* **Your goal**
Filter this data down to the lines that hold "import", and copy them.

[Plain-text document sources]
____________________

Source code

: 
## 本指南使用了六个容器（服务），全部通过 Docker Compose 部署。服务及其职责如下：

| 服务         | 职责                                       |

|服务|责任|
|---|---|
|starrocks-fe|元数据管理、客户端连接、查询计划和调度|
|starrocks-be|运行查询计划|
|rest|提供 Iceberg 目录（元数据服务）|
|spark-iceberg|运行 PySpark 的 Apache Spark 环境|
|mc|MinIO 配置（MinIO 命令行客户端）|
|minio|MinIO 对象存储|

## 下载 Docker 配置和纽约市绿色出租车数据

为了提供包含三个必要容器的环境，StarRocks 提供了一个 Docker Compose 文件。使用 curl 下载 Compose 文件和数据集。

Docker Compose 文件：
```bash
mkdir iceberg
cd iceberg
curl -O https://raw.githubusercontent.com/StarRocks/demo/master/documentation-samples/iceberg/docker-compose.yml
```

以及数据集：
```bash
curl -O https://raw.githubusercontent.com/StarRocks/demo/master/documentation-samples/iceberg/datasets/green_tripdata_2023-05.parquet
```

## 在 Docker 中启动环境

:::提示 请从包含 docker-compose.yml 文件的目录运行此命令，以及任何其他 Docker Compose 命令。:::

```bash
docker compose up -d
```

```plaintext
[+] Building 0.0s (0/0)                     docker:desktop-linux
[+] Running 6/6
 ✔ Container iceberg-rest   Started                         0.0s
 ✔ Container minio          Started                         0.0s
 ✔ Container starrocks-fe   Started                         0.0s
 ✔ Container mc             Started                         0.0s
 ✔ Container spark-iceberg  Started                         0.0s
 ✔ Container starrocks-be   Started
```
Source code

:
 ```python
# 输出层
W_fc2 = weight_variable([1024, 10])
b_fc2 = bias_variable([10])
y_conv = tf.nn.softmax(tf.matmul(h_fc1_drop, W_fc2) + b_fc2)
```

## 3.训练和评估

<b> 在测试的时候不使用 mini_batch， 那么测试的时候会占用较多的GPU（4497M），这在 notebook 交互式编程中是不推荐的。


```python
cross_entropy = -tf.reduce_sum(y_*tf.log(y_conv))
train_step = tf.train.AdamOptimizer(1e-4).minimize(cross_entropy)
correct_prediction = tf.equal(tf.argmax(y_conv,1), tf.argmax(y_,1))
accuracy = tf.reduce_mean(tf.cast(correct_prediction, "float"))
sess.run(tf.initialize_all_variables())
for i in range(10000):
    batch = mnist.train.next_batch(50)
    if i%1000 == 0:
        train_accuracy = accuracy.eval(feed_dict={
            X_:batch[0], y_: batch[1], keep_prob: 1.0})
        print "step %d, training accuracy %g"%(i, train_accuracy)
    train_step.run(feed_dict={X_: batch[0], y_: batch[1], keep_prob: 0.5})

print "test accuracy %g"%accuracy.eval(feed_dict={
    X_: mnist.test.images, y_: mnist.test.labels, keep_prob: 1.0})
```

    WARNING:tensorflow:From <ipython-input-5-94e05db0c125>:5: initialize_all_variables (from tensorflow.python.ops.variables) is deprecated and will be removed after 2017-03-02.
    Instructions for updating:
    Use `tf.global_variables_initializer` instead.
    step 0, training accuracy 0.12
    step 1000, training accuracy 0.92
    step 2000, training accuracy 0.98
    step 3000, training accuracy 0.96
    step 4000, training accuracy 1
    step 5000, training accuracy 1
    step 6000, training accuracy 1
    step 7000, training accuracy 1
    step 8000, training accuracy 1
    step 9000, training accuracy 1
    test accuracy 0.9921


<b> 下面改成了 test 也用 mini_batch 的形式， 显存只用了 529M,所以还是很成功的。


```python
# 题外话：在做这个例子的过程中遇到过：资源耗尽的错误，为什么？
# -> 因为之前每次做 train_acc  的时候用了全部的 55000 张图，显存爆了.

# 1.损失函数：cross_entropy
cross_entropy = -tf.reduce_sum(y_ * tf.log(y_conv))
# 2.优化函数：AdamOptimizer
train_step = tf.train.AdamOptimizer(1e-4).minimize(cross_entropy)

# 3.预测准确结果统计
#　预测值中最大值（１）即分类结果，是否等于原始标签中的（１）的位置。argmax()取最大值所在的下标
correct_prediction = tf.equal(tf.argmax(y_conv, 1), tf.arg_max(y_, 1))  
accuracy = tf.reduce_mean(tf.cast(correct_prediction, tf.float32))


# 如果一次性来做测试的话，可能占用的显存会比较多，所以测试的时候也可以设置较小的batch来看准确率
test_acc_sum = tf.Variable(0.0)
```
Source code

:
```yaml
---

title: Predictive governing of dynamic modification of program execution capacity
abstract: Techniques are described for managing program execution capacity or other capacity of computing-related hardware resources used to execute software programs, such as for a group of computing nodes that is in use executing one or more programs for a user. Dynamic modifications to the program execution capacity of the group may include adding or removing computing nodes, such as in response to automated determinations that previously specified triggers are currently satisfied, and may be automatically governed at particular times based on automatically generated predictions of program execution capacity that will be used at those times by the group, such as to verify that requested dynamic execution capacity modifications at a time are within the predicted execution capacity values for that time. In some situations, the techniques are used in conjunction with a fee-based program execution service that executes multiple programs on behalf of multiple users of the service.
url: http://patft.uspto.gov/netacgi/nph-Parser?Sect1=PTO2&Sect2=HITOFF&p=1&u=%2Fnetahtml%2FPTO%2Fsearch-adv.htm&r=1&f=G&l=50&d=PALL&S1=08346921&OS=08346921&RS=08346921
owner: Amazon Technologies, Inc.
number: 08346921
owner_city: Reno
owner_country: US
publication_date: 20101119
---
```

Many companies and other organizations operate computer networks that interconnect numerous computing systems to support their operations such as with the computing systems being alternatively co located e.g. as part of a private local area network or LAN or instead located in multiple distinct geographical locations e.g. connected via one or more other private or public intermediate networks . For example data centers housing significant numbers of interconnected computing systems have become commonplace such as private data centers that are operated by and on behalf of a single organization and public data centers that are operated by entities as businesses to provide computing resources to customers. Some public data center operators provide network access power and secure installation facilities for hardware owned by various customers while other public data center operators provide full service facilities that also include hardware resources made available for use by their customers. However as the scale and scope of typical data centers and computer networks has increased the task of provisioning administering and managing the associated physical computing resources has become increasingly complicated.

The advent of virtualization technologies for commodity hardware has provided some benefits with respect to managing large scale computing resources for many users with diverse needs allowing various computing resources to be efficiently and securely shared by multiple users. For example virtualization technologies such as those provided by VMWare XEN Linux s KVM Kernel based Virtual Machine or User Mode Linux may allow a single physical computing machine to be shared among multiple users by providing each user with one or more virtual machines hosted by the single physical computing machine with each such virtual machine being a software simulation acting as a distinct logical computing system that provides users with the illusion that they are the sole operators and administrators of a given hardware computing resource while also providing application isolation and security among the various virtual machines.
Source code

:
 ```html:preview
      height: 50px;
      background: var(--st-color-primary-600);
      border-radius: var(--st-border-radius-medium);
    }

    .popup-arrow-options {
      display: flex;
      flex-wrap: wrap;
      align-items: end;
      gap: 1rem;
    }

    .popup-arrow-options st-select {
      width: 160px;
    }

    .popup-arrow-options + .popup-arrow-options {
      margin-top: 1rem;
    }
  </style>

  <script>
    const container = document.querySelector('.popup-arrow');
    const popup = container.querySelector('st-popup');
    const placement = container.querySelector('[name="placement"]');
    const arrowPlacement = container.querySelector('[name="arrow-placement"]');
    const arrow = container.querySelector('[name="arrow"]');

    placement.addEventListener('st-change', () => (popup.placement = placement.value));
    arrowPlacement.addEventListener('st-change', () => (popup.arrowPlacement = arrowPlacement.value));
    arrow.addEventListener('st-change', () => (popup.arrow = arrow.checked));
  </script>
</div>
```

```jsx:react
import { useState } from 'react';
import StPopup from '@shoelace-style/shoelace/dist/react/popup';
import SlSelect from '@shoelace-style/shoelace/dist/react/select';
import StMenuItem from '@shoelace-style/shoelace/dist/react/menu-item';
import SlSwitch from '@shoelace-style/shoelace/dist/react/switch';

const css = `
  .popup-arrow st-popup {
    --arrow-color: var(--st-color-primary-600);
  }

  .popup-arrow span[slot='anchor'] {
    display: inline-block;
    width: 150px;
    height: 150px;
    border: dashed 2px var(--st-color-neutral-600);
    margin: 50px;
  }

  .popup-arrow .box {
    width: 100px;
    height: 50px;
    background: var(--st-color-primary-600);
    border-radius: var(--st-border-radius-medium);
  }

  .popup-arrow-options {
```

____________________

* **Response for this exercise**
import { useState } from 'react';
import StPopup from '@shoelace-style/shoelace/dist/react/popup';
import SlSelect from '@shoelace-style/shoelace/dist/react/select';
import StMenuItem from '@shoelace-style/shoelace/dist/react/menu-item';
import SlSwitch from '@shoelace-style/shoelace/dist/react/switch';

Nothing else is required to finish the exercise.